:: Records supplied

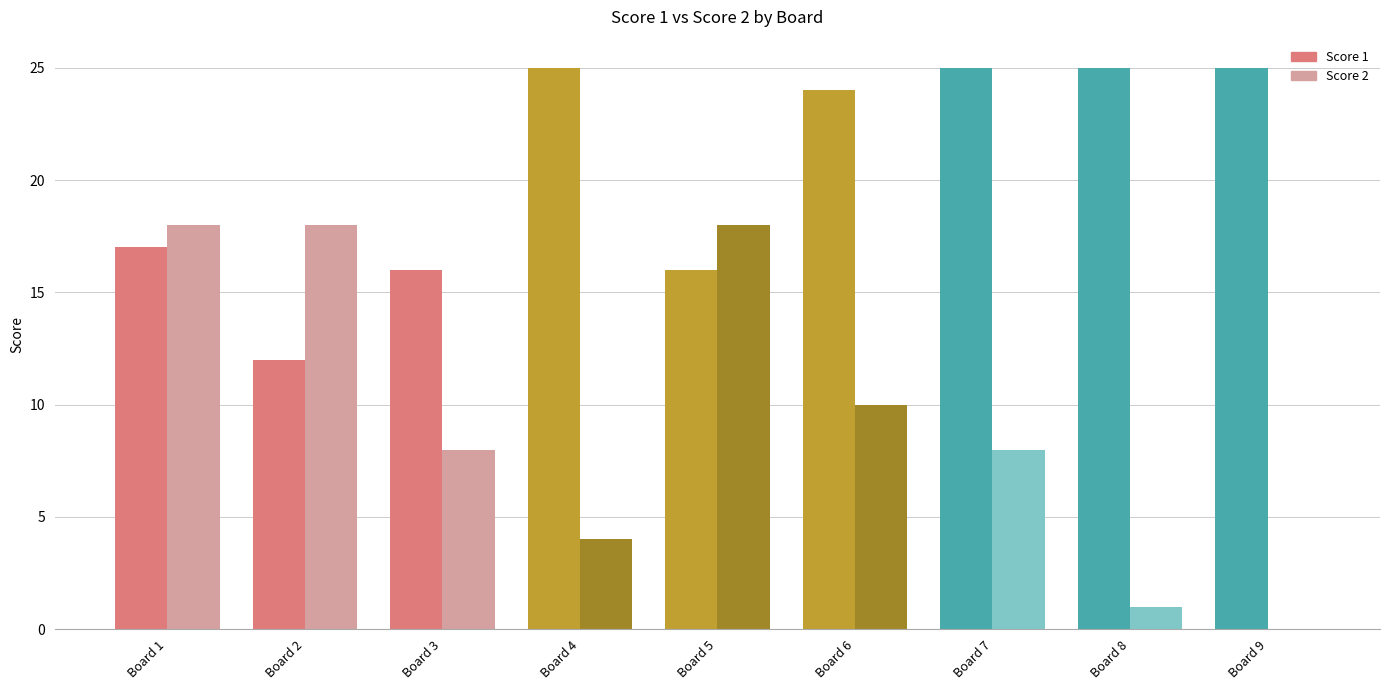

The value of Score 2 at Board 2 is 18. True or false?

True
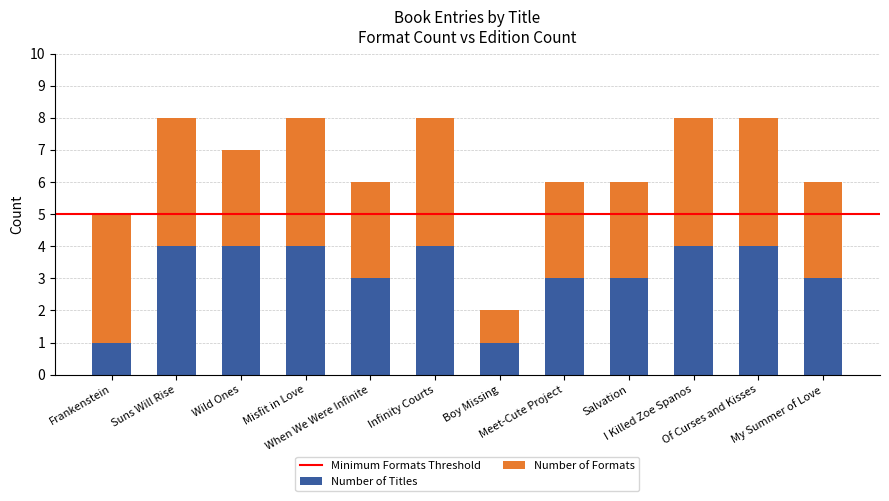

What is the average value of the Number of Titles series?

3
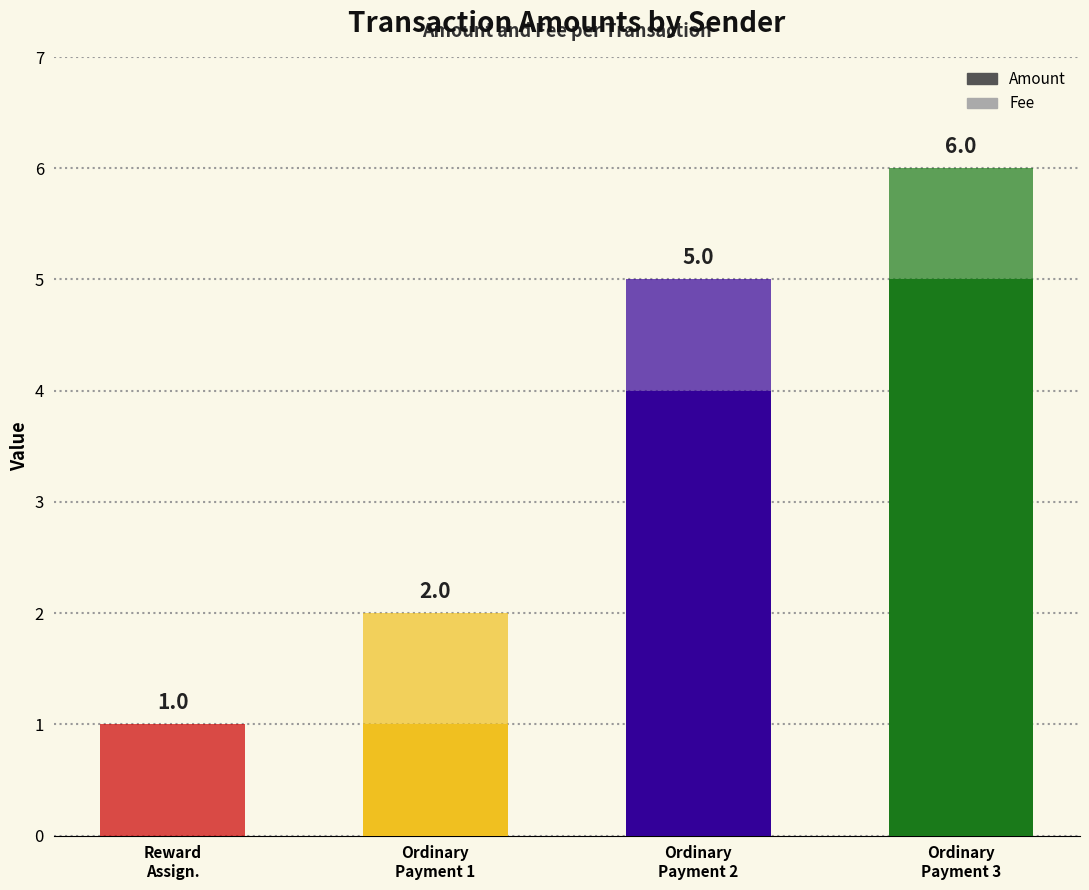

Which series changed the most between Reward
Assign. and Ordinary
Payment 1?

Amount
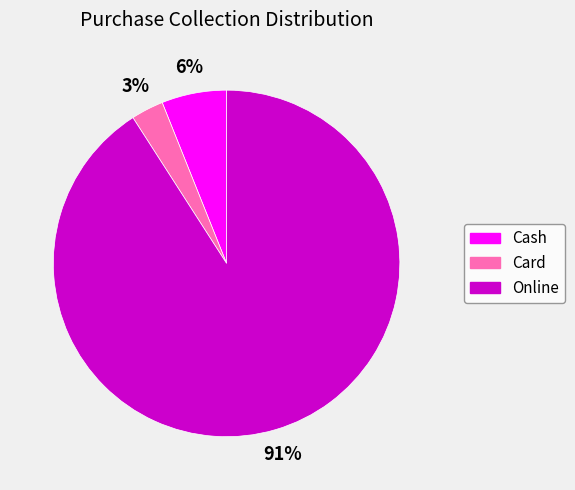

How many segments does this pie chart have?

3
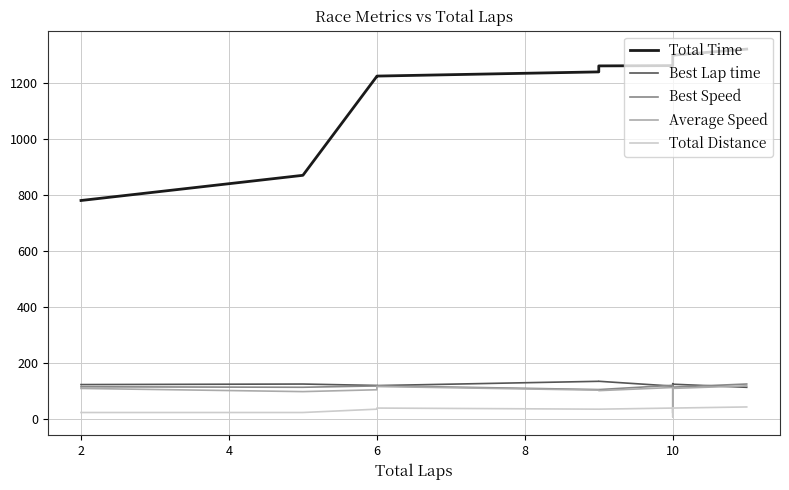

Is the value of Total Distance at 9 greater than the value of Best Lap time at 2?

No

::::
:: Records supplied

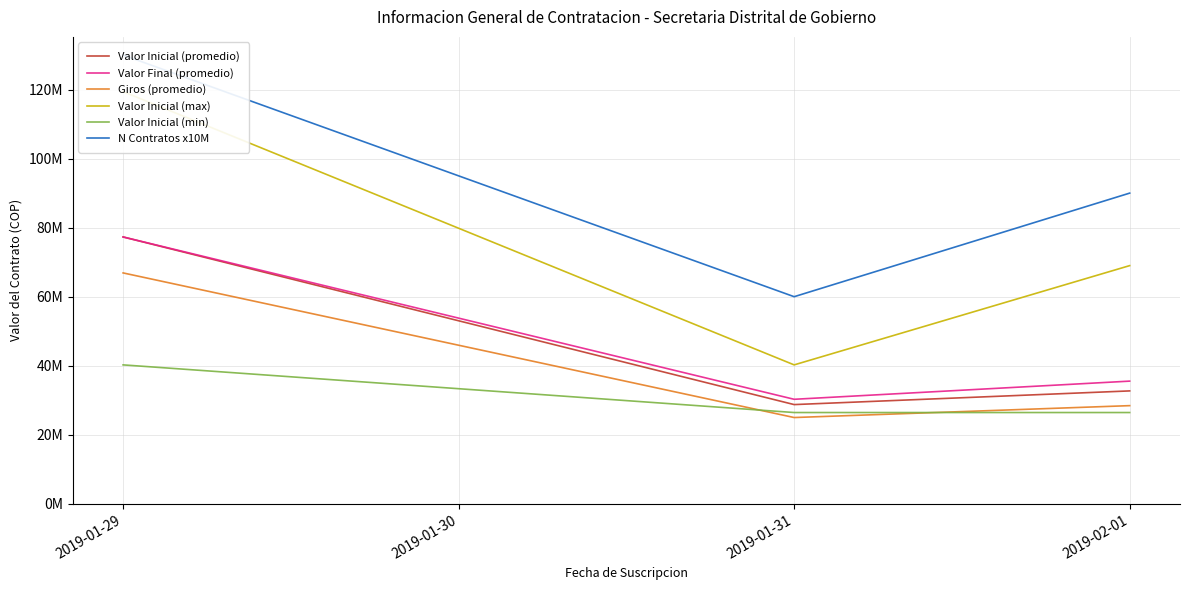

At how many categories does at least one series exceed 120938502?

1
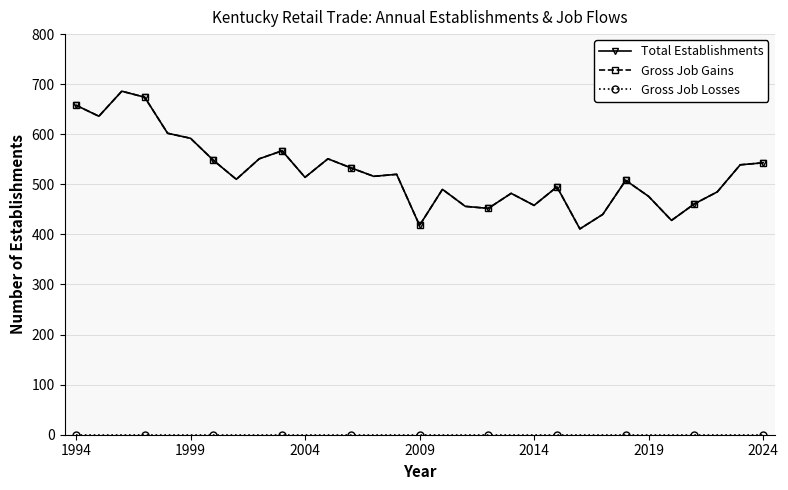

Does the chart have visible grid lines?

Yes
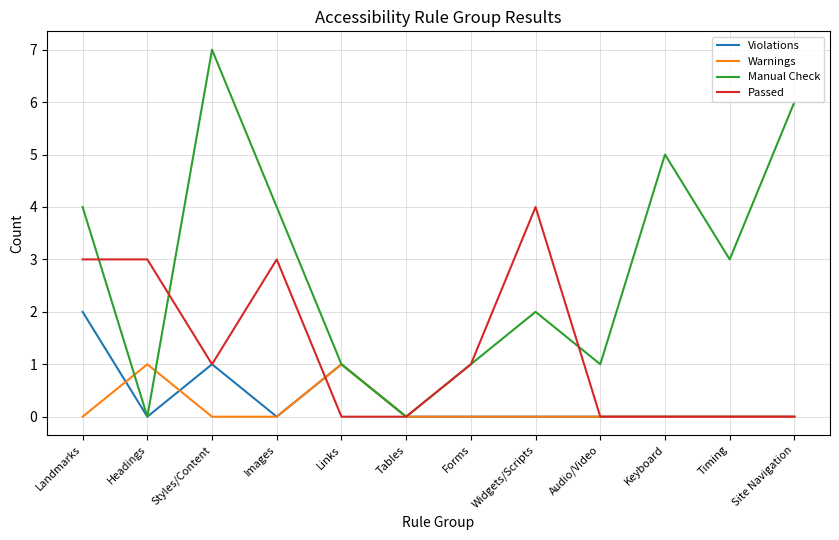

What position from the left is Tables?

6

::::
:: Records supplied

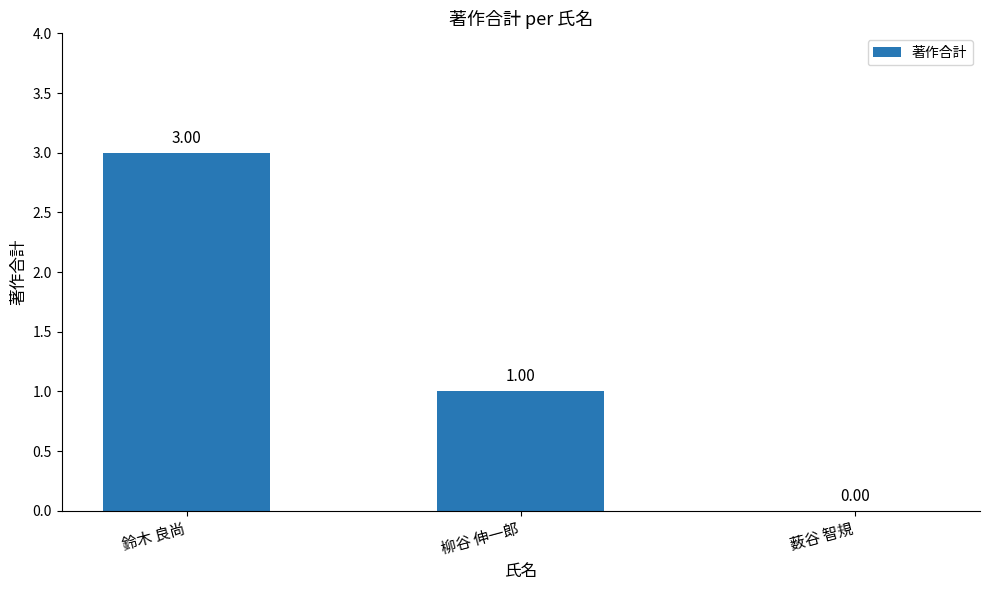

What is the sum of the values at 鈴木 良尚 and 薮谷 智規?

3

::::

[Task details] Show each line from the items above that contains the word "have".

[Reply to the exercise]
How many segments does this pie chart have?
Does the chart have visible grid lines?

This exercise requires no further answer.